I see lots of cool and unusual glyphs in your keymap. It also
appears that combining characters join to the previous character,
while "conventional" dead keys seem to apply to the following
character (at least for latin text).

One of the "fun" things of programming is what we learn of our data,
and particularly the need from time to time to try a different
approach.  AFAICS, at the moment you have not indicated what sort of
keyboard you and your users will be using (German qwertz ? American
qwerty ?  French azerty ?) - that may make a difference about how
users are accustomed to accessing certain things, and also about
what keys could be conveniently used for accessing compose
sequences.

More importantly, we do not know which letters and diacriticals you
actually *need*.  In your first post you wrote:

<i_breve_below> : "i̯"
<u_breve_below> : "u̯"
<ı_ring_above> : "ı͗"
<I_ring_above> : "I͗"
<č_dot_below> : "č̣"
<Č_dot_below> : "Č̣"
<s_macron_below> : "s̱"
<S_macron_below> : "S̱"
<H_macron_below> : "H̱"
<h_circumflex_below> : "h̭"
<H_circumflex_below> : "H̭"

but I think we have established that the breve below is actually an
inverted breve and the ring is a right partial ring (no idea of the
correct name, but it looks different from the precomposed hook).

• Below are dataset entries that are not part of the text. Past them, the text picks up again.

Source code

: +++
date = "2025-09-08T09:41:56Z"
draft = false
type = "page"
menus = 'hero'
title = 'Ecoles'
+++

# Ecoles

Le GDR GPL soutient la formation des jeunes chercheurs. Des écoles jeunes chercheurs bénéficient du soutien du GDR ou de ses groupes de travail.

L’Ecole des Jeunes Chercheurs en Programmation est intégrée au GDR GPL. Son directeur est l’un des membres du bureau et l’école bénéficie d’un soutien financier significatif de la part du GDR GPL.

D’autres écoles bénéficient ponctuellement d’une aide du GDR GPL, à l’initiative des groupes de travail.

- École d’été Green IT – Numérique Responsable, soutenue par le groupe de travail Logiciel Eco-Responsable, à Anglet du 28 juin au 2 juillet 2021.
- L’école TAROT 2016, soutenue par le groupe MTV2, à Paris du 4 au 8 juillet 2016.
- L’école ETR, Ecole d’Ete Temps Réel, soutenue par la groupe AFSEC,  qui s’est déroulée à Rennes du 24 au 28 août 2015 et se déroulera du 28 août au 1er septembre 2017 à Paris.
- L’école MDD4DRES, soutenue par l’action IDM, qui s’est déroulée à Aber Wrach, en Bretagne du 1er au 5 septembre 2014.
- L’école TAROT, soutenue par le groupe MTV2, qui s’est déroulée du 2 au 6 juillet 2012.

When I read those in my mail reader (urxvt, with selected TTF
monospace fonts, and vim for editing), combining diacriticals are
either below the initiual double-quote, or between that and the
letter, but when I paste them into libreoffice writer to view them at
a much larger size, the positions vary depending on the font - DejaVu
Sans looks good, DejaVu serif too (apart from a very thing "ring"),
but Tex Gyre Heros and Droid Sans Fallback put some of them at the
right of the letter.

And that is before trying to work out "which font is providing
this glyph ?" in libreoffice.

So, for combining characters you will need to agree on a font ;-)

But there is a more basic question, prompted by your use of Yogh.
I have come across that on wikipedia in relation to anglo-saxon and
Scots, and I'm sure there are other uses - but it doesn't seem
likely to be used for transcribing ancient Egyptian.

No one keymap can *conveniently* map everything.  Exactly which
characters do you need to use for the Egyptian, and with which
modern language(s) ?

ĸen
-- 
  It is said that there are two great unsolved problems in computer
  science: naming, cache invalidation, and off-by-one errors.